The efforts to provide relief to Ukrainians come after Russia invaded the country on Feb. 24, which led to a humanitarian crisis and more than 500,000 refugees fleeing the country. Since the Russian invasion, international organizations have provided aid to the people of Ukraine and refugees to ensure their safety.
District restaurants joined in these efforts, with many offering special promotions with the goal of donating the profits.
il Canale, a popular Italian restaurant in the Georgetown neighborhood, will donate 10% of its proceeds toward medical aid and humanitarian relief for the front lines in Ukraine.

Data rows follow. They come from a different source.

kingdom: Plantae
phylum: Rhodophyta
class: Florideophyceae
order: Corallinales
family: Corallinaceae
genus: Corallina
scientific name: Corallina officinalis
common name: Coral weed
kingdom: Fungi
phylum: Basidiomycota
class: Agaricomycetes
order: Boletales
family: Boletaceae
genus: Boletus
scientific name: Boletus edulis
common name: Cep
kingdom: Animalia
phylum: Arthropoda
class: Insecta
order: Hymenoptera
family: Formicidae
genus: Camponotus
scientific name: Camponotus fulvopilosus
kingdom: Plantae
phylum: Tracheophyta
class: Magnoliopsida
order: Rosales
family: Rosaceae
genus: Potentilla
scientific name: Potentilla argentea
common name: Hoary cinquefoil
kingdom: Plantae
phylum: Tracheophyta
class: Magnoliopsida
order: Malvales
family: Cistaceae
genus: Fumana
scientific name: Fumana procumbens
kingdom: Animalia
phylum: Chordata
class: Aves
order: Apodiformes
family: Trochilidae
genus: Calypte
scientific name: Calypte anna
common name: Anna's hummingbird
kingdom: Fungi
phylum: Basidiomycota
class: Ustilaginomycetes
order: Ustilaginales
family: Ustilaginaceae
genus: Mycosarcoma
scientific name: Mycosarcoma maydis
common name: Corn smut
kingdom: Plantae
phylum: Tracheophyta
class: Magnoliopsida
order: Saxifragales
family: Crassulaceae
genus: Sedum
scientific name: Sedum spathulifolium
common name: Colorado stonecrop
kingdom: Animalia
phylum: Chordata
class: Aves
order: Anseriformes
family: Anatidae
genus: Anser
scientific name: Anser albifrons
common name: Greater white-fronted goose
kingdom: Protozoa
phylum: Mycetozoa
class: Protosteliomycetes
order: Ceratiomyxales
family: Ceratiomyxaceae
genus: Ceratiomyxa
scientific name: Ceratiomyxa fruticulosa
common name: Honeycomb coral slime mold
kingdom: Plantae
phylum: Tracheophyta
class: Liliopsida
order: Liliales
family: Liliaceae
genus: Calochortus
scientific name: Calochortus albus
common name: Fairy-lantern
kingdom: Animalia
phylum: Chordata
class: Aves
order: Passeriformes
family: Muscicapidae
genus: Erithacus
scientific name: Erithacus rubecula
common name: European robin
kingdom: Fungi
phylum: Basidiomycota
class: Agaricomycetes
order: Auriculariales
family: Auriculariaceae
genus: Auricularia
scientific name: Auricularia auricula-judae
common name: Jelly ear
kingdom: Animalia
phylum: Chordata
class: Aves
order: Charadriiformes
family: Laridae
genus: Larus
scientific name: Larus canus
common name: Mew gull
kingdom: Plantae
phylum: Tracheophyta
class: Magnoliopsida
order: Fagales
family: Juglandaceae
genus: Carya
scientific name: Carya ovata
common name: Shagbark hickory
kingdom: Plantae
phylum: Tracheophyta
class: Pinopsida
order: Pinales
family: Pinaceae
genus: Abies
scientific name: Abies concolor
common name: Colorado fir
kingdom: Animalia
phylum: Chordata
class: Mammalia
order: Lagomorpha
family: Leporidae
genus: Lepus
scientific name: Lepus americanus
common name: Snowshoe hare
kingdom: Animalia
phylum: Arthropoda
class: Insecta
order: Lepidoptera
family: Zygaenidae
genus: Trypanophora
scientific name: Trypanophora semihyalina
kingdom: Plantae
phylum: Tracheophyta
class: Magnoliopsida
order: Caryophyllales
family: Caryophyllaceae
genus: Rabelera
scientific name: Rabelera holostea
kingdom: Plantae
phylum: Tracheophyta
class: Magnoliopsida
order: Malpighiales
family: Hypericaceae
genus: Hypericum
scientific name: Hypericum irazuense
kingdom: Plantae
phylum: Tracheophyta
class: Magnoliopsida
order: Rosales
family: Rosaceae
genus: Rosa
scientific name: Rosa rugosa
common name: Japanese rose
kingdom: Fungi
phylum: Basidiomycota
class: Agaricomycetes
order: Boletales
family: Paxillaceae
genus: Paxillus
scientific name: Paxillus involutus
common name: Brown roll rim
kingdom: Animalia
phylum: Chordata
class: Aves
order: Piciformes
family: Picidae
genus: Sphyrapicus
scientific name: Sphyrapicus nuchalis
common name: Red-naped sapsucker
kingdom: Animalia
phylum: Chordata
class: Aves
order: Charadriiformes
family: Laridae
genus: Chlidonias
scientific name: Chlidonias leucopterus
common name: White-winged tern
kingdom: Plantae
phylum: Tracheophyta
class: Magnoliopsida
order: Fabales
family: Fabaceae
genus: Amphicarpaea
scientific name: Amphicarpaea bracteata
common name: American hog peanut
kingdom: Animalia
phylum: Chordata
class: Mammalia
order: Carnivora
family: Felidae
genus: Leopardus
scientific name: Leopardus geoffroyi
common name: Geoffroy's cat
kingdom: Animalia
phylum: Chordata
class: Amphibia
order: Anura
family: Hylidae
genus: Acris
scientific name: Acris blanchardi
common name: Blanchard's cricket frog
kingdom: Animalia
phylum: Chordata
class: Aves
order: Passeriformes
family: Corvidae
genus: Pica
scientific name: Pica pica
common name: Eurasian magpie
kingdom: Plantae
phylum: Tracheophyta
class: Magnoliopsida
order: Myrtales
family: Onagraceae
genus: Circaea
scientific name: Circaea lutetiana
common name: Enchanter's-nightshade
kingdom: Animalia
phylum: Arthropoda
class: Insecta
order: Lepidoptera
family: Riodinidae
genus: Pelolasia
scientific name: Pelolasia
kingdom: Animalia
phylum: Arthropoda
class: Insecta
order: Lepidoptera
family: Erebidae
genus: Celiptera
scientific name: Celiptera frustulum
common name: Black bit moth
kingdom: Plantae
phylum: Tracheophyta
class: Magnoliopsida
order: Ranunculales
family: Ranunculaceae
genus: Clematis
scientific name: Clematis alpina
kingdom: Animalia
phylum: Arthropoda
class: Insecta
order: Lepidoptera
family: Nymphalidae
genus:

The restaurant hopes to provide a way for its staff and guests to raise funds in support of Ukraine in their day-to-day lives, according to il Canale’s General Manager Alessandro Farruggio.
“I saw many people who wanted to do something but were unsure how or were caught in their work that they were unable to put the time aside to see what they can do,” Farruggio wrote to The Hoya. “I wanted to give everybody an opportunity to participate in supporting Ukraine.”
Farruggio hopes that il Canale can raise awareness about the humanitarian crisis in Ukraine throughout the Georgetown community.
“Il Canale is very thankful for the support we get from the community and this city so we only feel it is right to turn that support into something that can help many people,” Farruggio wrote. “We hope that guests will become more aware of what is happening in Ukraine and share with others to look for other ways to help.”
sPACYcLOUd, a vegan Eastern European restaurant and lounge in Adams Morgan, celebrated Maslenitsa, a Ukrainian religious and folk holiday, with traditional Ukrainian food and live music March 2 as a fundraiser for Ukrainian relief efforts and to show solidarity with Ukraine, according to Founder Tati Kolina.
“I am half Ukrainian and half Russian. I lived in Ukraine and have many Ukrainian frields in USA and Ukraine,” Kolina wrote. “I am against war and I want to express condemnation of what Putin and his government are doing in Ukraine. I want to show support and solidarity to my brothers and sisters of Ukraine.”
sPACYcLOUd will also host an International Women’s Day fundraiser for Ukraine on March 8, where 50% of proceeds from ticket sales will support Ukrainian women.
Elli Benchimol, the owner of Georgetown’s champagne and caviar bar, Apéro, has vowed to no longer purchase Russian products, and is planning to organize a fundraiser in support of Ukraine to sell the Russian vodka that is still in stock.
Apéro is offering Russian vodka martinis and a Ukrainian cocktail, and the proceeds from the drinks will go to José Andrés, chef and founder of World Central Kitchen, a nonprofit that provides meals to people facing humanitarian crises. Andrés has been at the Ukrainian border providing meals to refugees fleeing Ukraine.
Ivy & Coney, a bar located in the Shaw neighborhood, converted its annual Fat Tuesday celebration into a fundraiser for HIAS, a Jewish nonprofit that has a team on the ground in Poland to assist Ukrainian refugees, according to Co-Owner Chris Powers.
“We are outraged and saddened by the unnecessary loss of life in Ukraine,” Powers wrote. “Fat Tuesday for us is a celebration of polish culinary traditions and based on that connection we wanted to support their efforts to welcome refugees from Ukraine.”